Make a note of the sports or activities that you enjoy and then vary the routine to keep it interesting. If you’re not enjoying your workouts, try something different. If you think gym is not suiting your body, go hit yoga classes or join a volleyball or softball league. You can also take ballroom dancing classes, check out a health club or martial arts centre. Try to find out your hidden athletic talent. Exercise doesn’t have to be boring, and one is more likely to stick with a fitness program if they are having fun.

  • Be consistent-

You can also slip into physical activity throughout the day by taking the stairs instead of the elevator, or walking up and down the sidelines while watching the kids play sports. You can also take a walk during a break at work, pedal a stationary bike or do strength training exercises while watching TV at night. Studies have found that sitting for long periods of time may negatively affect your health, even if you otherwise get the recommended amount of weekly activity. If you sit for several hours a day at work, aim to take regular breaks during the day to move, such as walking to the water fountain to get a drink of water or standing during phone conversations

  • Be flexible-

If you’re too busy to work out or simply don’t feel up to it, try to take a day or two off. Be gentle with yourself if you need a break. The important thing is to get back on track as soon as you can. Now that you’ve regained your enthusiasm, it is time to get moving again. Set your goals, make it fun and pat yourself on the back from time to time. It is important to remember that physical activity has to be performed throughout our life. Review these tips whenever you feel that your motivation slipping.

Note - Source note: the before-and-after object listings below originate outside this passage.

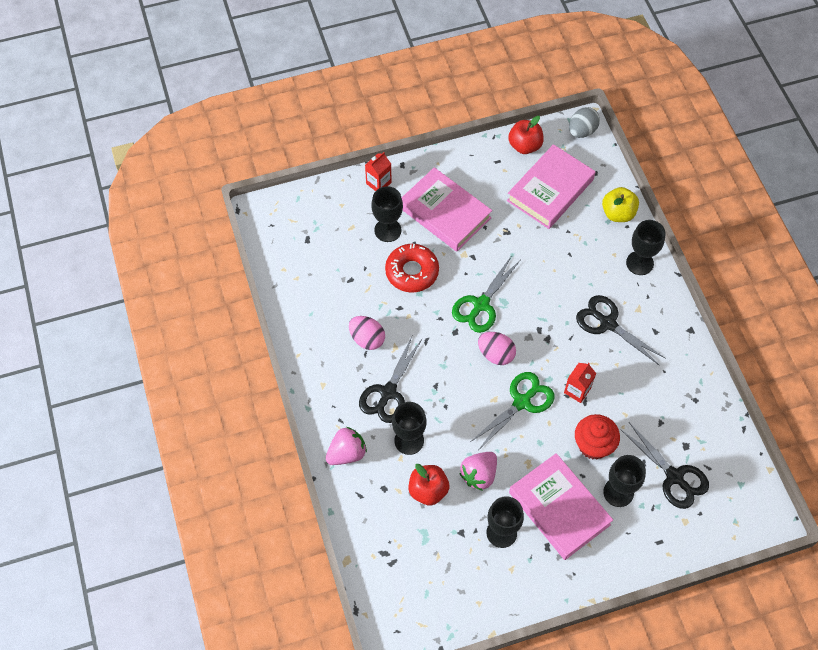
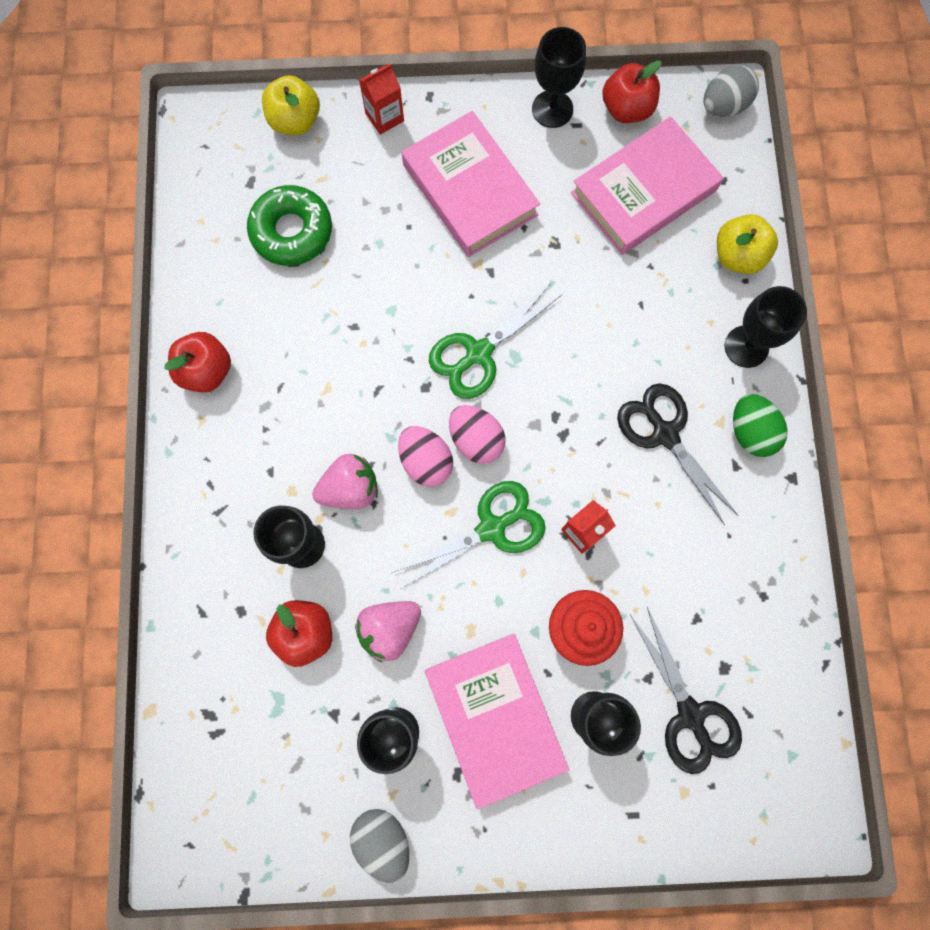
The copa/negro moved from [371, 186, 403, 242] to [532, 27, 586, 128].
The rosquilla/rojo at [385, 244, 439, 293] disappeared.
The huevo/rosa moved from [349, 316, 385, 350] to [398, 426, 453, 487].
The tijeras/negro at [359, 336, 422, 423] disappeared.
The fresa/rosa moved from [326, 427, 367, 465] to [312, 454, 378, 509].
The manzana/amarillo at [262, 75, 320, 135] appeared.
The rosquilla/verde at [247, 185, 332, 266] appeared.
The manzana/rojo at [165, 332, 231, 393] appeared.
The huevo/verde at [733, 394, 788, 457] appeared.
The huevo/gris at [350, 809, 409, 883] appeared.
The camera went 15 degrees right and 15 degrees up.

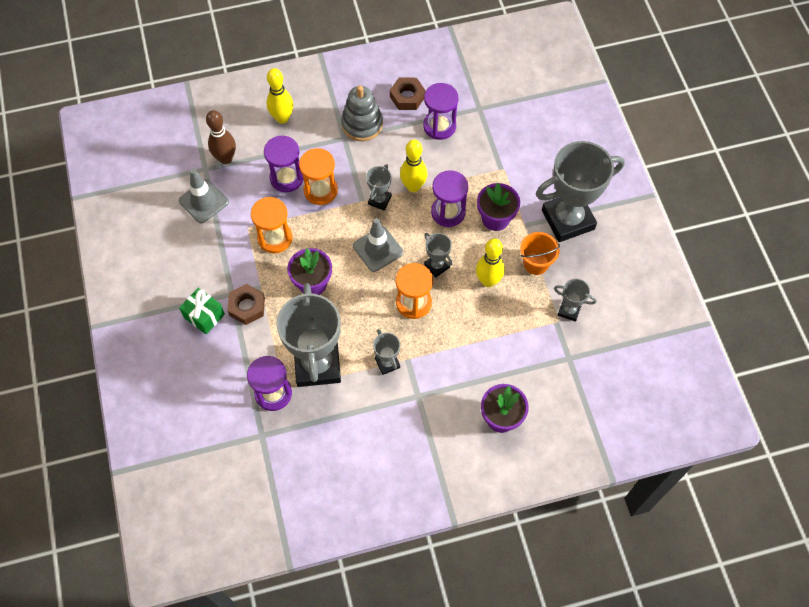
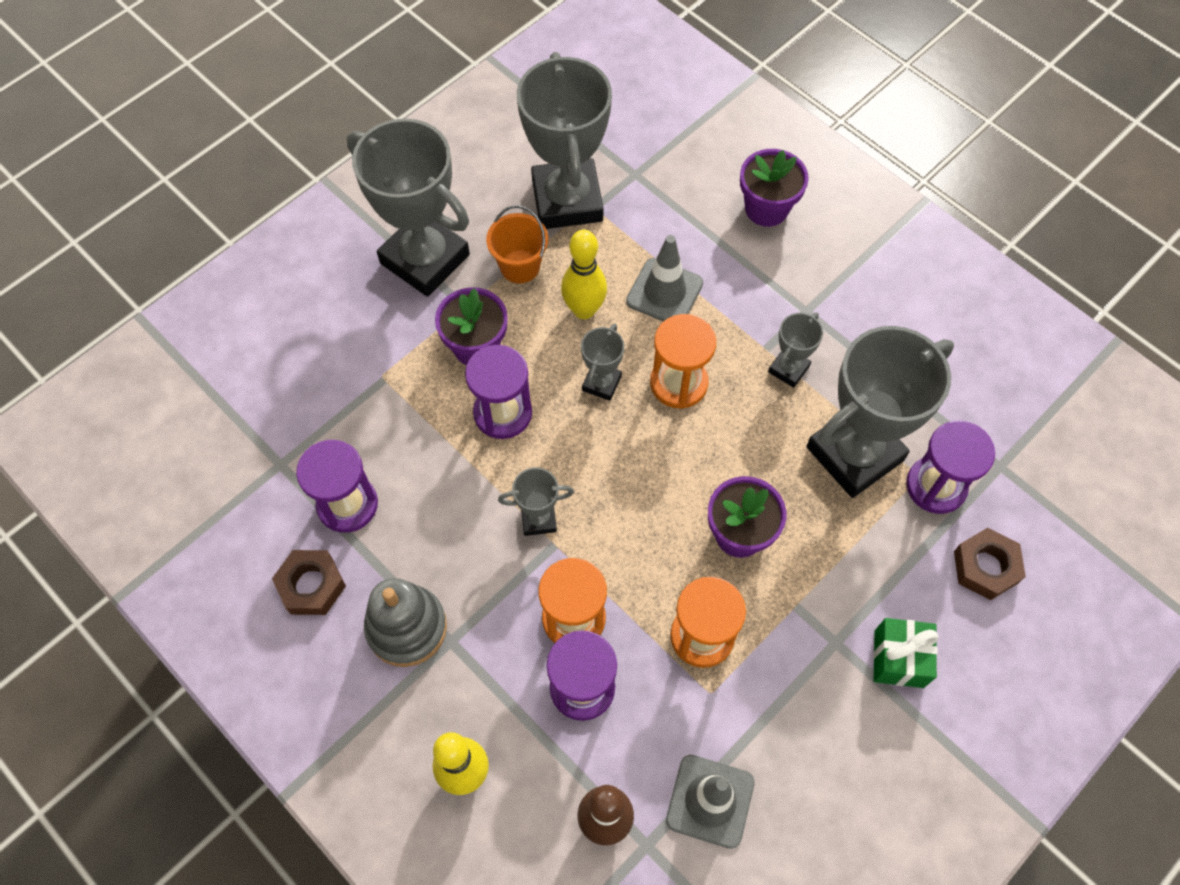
The bolo/amarillo at [400, 140, 427, 192] disappeared.
The cono de tráfico/gris moved from [353, 218, 403, 272] to [626, 235, 703, 322].
The trofeo/gris at [554, 279, 596, 322] changed to 2.21 times the size.
The tuerca/marrón moved from [227, 284, 265, 325] to [954, 528, 1026, 600].
The camera went 120 degrees left and 0 degrees up.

You’re not in this alone. You can invite friends or co-workers to join you when you exercise or work out with your partner or loved ones, play soccer with your kids or organize a group of neighbours to take fitness classes. You may also find that it helps to keep an exercise diary or to maintain a health journal. Record what you did during each exercise session, how long you exercised and how you felt afterward. After each exercise session, take a few minutes to save the good feelings that exercise gives you and appreciate yourself for all the sweat you’ve burnt. This type of internal reward can help you make a long-term commitment to regular exercise. External rewards can help too. When you reach a longer range goal, treat yourself to a new pair of walking shoes or new tunes to enjoy while you exercise.